Didorong oleh pertumbuhan industri relai, volume konsumsi relai menjadi besar, sehingga mendorong perluasan pasar relai lebih lanjut. Pada tahun 2010, meskipun *kuantitas* relay yang diekspor menurun, namun total *nilai ekspor* meningkat, hal ini menunjukkan adanya peningkatan nilai tambah produk relay yang diekspor.
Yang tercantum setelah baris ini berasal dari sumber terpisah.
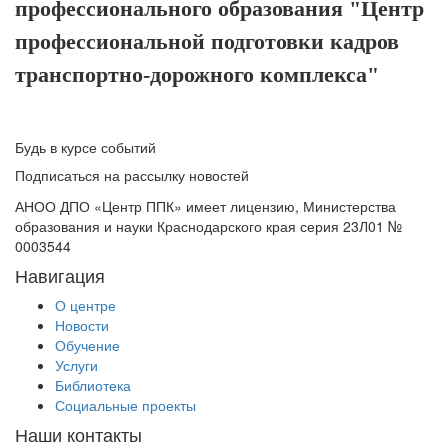
профессионального образования "Центр
профессиональной подготовки кадров
транспортно-дорожного комплекса"
Будь в курсе событий
Подписаться на рассылку новостей
АНОО ДПО «Центр ППК» имеет лицензию, Министерства
образования и науки Краснодарского края серия 23Л01 №
0003544
Навигация
О центре
Новости
Обучение
Услуги
Библиотека
Социальные проекты
Наши контакты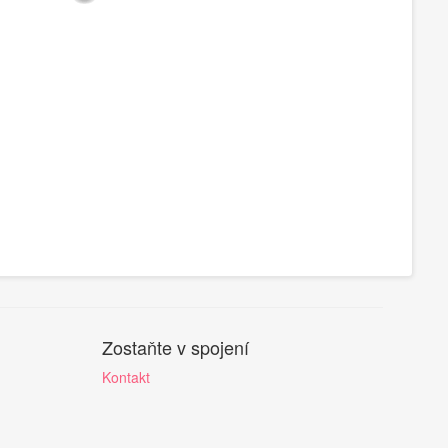
Zostaňte v spojení
Kontakt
Saat ini, industri relai telah mencapai kemajuan signifikan dalam produk-bernilai tambah-tinggi, yang secara bertahap menggantikan produk impor di berbagai sektor.
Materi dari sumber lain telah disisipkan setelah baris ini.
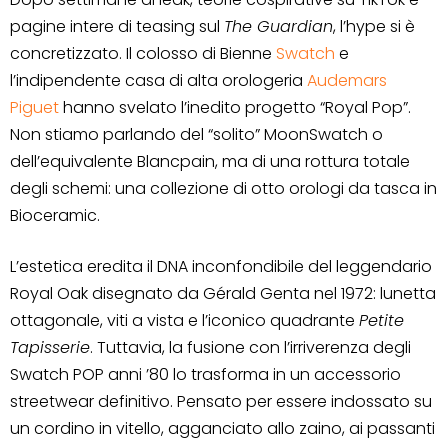
pagine intere di teasing sul
The Guardian
, l’hype si è
concretizzato. Il colosso di Bienne
Swatch
e
l’indipendente casa di alta orologeria
Audemars
Piguet
hanno svelato l’inedito progetto “Royal Pop”.
Non stiamo parlando del “solito” MoonSwatch o
dell’equivalente Blancpain, ma di una rottura totale
degli schemi: una collezione di otto orologi da tasca in
Bioceramic.
L’estetica eredita il DNA inconfondibile del leggendario
Royal Oak disegnato da Gérald Genta nel 1972: lunetta
ottagonale, viti a vista e l’iconico quadrante
Petite
Tapisserie
. Tuttavia, la fusione con l’irriverenza degli
Swatch POP anni ’80 lo trasforma in un accessorio
streetwear definitivo. Pensato per essere indossato su
un cordino in vitello, agganciato allo zaino, ai passanti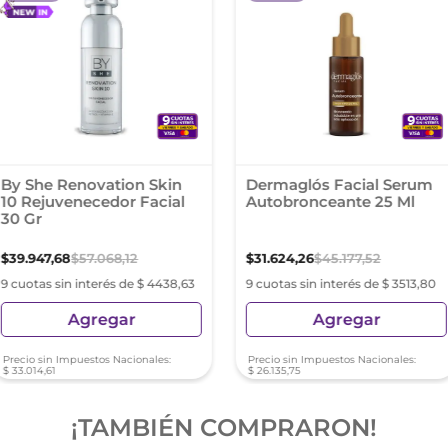
By She Renovation Skin
Dermaglós Facial Serum
10 Rejuvenecedor Facial
Autobronceante 25 Ml
30 Gr
$
39
.
947
,
68
$
57
.
068
,
12
$
31
.
624
,
26
$
45
.
177
,
52
9 cuotas sin interés de $ 4438,63
9 cuotas sin interés de $ 3513,80
Agregar
Agregar
Precio sin Impuestos Nacionales:
Precio sin Impuestos Nacionales:
$
33
.
014
,
61
$
26
.
135
,
75
¡TAMBIÉN COMPRARON!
Kebanyakan relai terdiri dari beberapa komponen utama: mekanisme penginderaan yang mampu merespons variabel masukan tertentu; aktuator yang bertanggung jawab untuk menghidupkan atau mematikan sirkuit yang dikendalikan; dan mekanisme perantara yang terletak di antara bagian masukan dan keluaran, yang berfungsi untuk memasangkan dan mengisolasi masukan, memproses sinyal fungsional, dan menggerakkan bagian keluaran.
Memperluas Jangkauan Kontrol: Misalnya, ketika sinyal kontrol relai multi-kontak mencapai ambang batas tertentu, relai tersebut dapat-bergantung pada konfigurasi spesifik grup kontaknya-secara bersamaan mengaktifkan, menonaktifkan, atau mengaktifkan beberapa saluran sirkuit independen.
Amplifikasi: Perangkat seperti relai sensitif dan relai perantara memanfaatkan sinyal kontrol yang sangat kecil untuk mengatur pengoperasian sirkuit-berdaya tinggi.
Sintesis Sinyal: Misalnya, ketika beberapa sinyal kontrol dimasukkan ke dalam relai multi-belitan dalam urutan yang ditentukan, relai memproses masukan ini melalui perbandingan dan sintesis untuk mencapai hasil kontrol yang telah ditentukan.
Kontrol Otomatis, Kontrol Jarak Jauh, dan Pemantauan: Relai yang diintegrasikan ke dalam sistem otomatis dapat-bersama dengan komponen listrik lainnya-membentuk sirkuit kontrol yang dapat diprogram, sehingga memungkinkan pengoperasian yang sepenuhnya otomatis.